Так и не закончила письмо. И не надо заканчивать, хватит и того, что написано. Свернула листок в треугольник, проскользнула в красный уголок, чтобы забросить письмо в ящик. В дверях налетела на лейтенанта Савельева, инструктора по оружию. Красная повязка дежурного на рукаве. И держит земля таких. Здоровый мужик, плечам любой архангельский грузчик позавидует, а вот ведь окопался в тылу.

— Персонального звоночка ждете, курсант Шанина? — съязвил Савельев.

Ничего не ответила, повернулась и ушла.

Нет, так не будет!

— Ой, девчата, ой, родненькие, это ж моя Михалувка! Мою Михалувку вызволили!

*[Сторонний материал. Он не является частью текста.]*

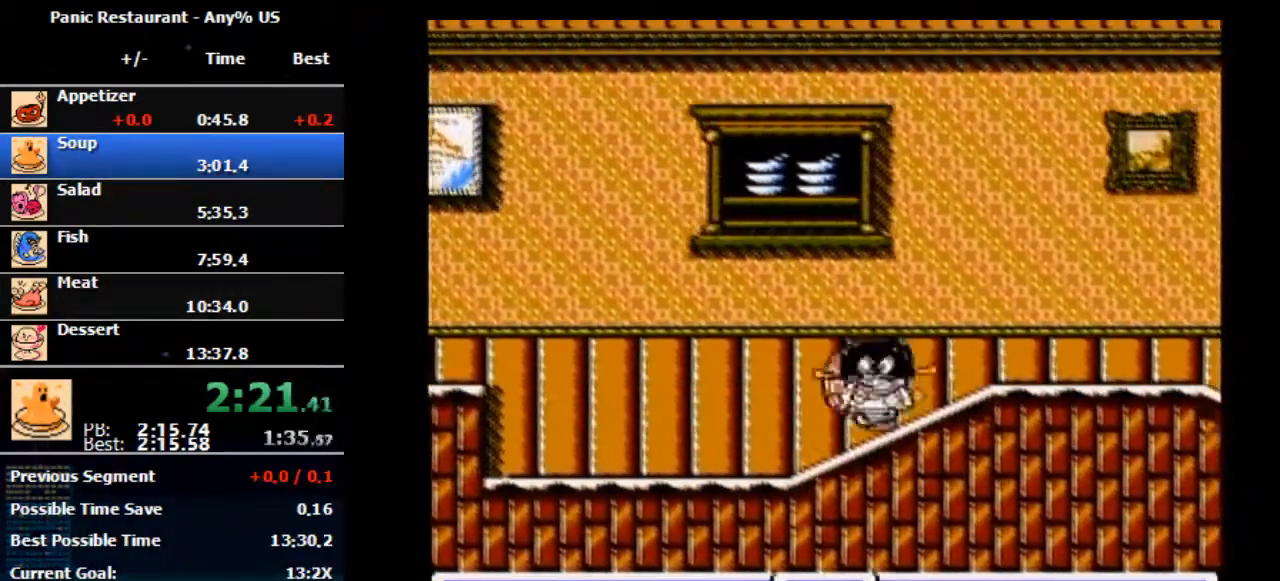
{"buttons": ["DPAD_RIGHT"], "events": []}
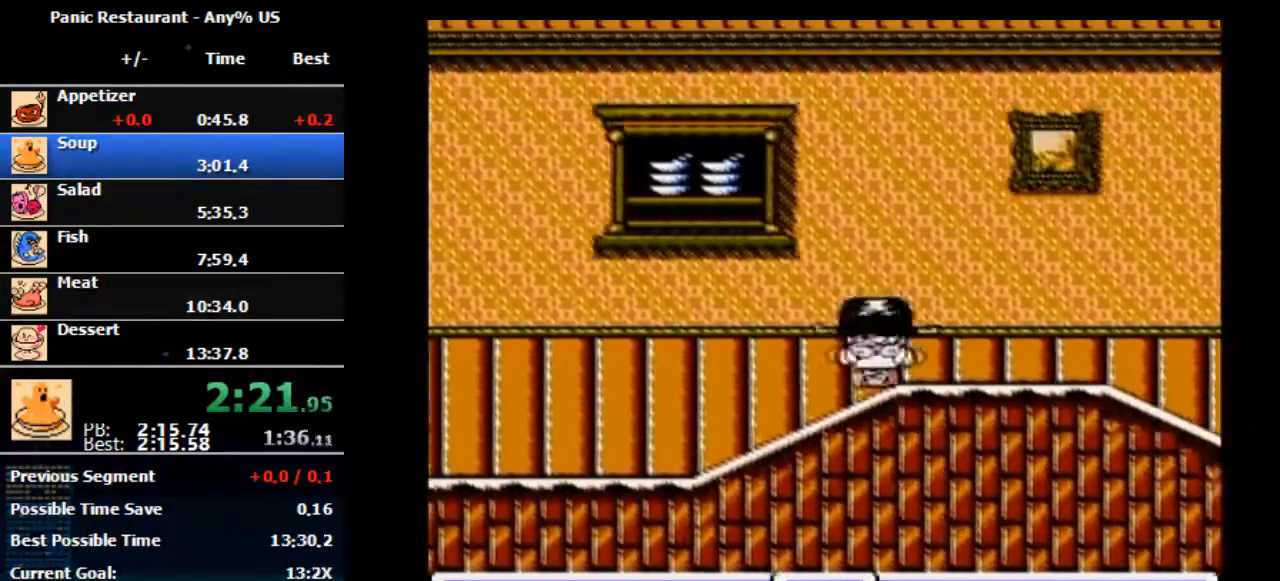
{"buttons": ["DPAD_RIGHT"], "events": [[400, "DPAD_RIGHT", "up"], [433, "DPAD_RIGHT", "down"]]}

Все сбежались на крик Тони Смирягиной. В «Красной звезде» нашла она свою родную Михалувку среди множества населенных пунктов, освобожденных войсками 1-го Украинского фронта.

У кого нет своей Михалувки. Город ли это большой, станица, горный аул, хуторок, не обозначенный на карте, — свое это, родное, неотделимое от сердца. Девушки радовались освобождению каждого малого клочка родной земли, а тем более Михалувки, которая в сводке названа. Значит, чего-то стоит эта Тонина Михалувка.

…Шли дни, близились последние контрольные стрельбы на большом полигоне. Так они называли свое, самое обыкновенное, поросшее бурьяном стрельбище.

После занятий зашла в комнатку старшины, давно собиралась спросить Тихоныча, куда, по его мнению, отправят девушек после школы. Всем казалось, что нет в школе более осведомленного человека, чем старшина Иван Тихонович Подрезков, потому что каптерка старшины — это такое место, где все дорожки сходятся.

Тихоныч хитровато усмехнулся, взглянул как-то странно, исподлобья, откашлялся.

— А собственно говоря, о чем речь? Тебе-то что, куда пошлют? Кого пошлют, а кого не пошлют… Так-то, товарищ ефрейтор Шанина. Понятно?

Она замотала головой. Старшина поднял указательный палец.